Özellikle son yaşanan gelişmeler doğrultusunda AB’nin enerjide bağımsızlık için hızlandırdığı çalışmalar, 2030 ve 2035 yılları için önemli hedefler barındırmakta olup, orta ve uzun vadede, sadece yenilenebilir enerji potansiyelinde bile yaklaşık beş kat büyüme öngörülüyor.”
TÜRK YAPISAL ÇELİK DERNEĞİ (TUCSA) ÇALIŞMALARINI SÜRDÜRÜYOR
İklim değişikliği, enerji sorunları, Avrupa Birliği tarafından kabul edilmiş ve yayımlanmış olan Avrupa Yeşil Mutabakatı (AYM), Sınırda Karbon Düzenleme Mekanizması başta olmak üzere tüm süreçlerin çelik sektörüne etkileriyle ilgili olarak Türk Yapısal Çelik Derneği çalışmalarına devam ediyor.

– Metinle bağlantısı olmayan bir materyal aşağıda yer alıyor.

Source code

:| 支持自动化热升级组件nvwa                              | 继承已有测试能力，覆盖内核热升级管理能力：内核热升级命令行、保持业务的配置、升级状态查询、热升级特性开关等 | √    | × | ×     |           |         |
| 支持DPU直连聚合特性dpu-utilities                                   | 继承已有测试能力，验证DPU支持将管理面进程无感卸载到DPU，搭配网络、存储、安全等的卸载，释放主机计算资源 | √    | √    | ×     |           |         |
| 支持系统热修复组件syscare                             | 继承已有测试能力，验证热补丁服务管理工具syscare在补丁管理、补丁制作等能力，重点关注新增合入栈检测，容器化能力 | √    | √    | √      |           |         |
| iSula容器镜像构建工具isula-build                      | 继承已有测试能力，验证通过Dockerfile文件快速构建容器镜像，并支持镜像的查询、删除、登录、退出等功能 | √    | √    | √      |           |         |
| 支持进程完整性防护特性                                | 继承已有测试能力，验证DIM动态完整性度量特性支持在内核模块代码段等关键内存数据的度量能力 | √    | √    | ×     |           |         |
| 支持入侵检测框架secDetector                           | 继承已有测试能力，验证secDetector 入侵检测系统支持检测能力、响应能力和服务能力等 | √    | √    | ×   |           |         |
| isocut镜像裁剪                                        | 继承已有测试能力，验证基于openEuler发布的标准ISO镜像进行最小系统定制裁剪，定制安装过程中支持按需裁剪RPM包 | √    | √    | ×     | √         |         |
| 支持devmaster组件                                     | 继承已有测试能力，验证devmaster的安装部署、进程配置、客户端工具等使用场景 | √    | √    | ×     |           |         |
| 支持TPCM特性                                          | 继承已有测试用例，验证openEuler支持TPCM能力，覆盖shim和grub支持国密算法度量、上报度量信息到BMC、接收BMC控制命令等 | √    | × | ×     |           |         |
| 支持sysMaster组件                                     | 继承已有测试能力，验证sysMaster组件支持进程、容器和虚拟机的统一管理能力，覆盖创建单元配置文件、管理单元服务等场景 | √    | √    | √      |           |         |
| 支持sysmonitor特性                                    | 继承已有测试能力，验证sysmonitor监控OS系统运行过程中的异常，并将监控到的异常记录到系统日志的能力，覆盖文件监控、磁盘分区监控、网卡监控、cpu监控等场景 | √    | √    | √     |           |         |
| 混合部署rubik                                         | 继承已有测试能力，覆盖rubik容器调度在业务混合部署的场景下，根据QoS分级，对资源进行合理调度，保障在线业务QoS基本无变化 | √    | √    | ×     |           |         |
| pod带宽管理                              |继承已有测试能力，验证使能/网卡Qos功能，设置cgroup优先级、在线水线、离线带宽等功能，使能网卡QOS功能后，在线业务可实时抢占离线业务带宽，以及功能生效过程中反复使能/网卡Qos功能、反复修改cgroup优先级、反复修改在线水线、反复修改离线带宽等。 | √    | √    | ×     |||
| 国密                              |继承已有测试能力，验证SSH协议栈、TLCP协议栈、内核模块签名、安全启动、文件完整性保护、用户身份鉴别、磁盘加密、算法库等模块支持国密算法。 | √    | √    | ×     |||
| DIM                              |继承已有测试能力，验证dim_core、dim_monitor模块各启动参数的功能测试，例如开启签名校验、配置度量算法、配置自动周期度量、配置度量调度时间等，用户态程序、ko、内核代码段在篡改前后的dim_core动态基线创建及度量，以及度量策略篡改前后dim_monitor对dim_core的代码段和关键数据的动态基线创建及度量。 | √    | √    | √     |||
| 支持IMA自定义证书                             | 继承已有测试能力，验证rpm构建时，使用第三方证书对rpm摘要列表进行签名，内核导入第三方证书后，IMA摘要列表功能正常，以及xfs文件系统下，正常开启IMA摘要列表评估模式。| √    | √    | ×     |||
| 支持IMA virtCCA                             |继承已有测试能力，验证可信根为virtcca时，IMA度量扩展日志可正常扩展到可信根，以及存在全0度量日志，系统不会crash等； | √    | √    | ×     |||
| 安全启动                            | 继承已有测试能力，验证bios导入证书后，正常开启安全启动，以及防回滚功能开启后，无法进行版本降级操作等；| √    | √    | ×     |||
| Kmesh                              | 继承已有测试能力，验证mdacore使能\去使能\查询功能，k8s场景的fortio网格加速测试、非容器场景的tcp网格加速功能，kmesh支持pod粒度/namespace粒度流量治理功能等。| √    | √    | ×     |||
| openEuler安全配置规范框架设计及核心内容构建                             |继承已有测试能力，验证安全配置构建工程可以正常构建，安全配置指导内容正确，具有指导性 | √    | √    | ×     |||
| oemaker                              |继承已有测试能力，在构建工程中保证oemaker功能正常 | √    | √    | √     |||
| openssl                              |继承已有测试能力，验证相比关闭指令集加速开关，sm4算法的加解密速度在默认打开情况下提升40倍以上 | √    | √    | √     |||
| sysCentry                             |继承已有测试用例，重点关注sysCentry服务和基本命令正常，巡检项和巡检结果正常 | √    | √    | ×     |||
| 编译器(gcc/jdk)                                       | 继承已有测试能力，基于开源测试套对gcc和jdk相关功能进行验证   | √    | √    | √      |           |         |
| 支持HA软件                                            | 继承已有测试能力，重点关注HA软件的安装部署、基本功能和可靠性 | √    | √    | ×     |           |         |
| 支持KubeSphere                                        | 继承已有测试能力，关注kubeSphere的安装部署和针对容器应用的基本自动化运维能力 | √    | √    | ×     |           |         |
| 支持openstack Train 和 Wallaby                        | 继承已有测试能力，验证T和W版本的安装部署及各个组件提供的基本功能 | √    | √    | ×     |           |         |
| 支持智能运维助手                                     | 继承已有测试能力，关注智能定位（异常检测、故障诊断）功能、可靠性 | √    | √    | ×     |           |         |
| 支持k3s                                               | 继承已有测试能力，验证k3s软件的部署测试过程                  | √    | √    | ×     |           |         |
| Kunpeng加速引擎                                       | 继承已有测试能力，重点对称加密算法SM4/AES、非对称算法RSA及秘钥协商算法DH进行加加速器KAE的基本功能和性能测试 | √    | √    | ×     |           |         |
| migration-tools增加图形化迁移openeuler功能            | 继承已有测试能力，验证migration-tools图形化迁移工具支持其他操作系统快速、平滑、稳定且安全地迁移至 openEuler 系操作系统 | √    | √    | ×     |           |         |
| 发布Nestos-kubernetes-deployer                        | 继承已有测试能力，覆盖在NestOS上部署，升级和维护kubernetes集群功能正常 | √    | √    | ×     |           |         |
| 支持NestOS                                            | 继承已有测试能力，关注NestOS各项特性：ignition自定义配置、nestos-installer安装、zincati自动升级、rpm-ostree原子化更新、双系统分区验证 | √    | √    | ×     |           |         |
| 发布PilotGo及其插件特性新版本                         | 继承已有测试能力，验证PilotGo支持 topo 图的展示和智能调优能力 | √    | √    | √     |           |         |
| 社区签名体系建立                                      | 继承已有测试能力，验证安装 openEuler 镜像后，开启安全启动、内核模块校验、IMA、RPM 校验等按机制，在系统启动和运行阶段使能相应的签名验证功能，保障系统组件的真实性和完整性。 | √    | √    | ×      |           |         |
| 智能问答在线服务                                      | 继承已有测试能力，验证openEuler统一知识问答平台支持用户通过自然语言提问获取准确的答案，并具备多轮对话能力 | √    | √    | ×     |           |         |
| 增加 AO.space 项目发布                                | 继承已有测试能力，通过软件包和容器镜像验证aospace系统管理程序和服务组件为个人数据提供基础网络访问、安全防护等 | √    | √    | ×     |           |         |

Türk Yapısal Çelik Derneği (TUCSA) 2019 yılından bu yana başkanlığını yürüttüğü Avrupa Yapısal Çelik Birliği (ECCS) ile koordineli olarak iklim değişikliğinin sektörümüze etkileriyle ilgili çalışmalara başlamıştır. ECCS tarafından yürütülen NEW SKIN projesi de bu konuyu kapsamaktadır. Türkiye’de de Mart 2021’de Sanayi ve Teknoloji Bakanlığı Metal Sanayi Dairesi Başkanlığı koordinasyonunda gerçekleştirilen Metal-Tek toplantısı ile bu konudaki çalışmalara hız verilmiştir.
30 Eylül 2021 Perşembe günü gerçekleştirilen, Sanayi ve Teknoloji Bakanlığı himayelerinde, Türk Yapısal Çelik Derneği (TUCSA) tarafından düzenlenen Avrupa Yeşil Mutabakatı (AYM) Çalıştayı’nda, AYM ve Sınırda Karbon Düzenleme Mekanizması (SKDM) başta olmak üzere sera gazı salımını %55 azaltma hedefine ulaşma yollarına dair çözümler uzmanlar tarafından değerlendirildi ve sektör paydaşlarına iletildi.
İklim değişikliğinin bir sonucu olarak yaşanan doğal afetlerin yarattığı sonuçları minimuma indirmek amacıyla akademik ortamda çalışmalarını sürdüren TUCSA, Çelik Yapılar dergisi ve internet sitesi başta olmak üzere tüm iletişim kanallarında iklim değişikliğinin yarattığı sorunlar ve çözümlerine dair incelemelere yer vermeye devam edecek.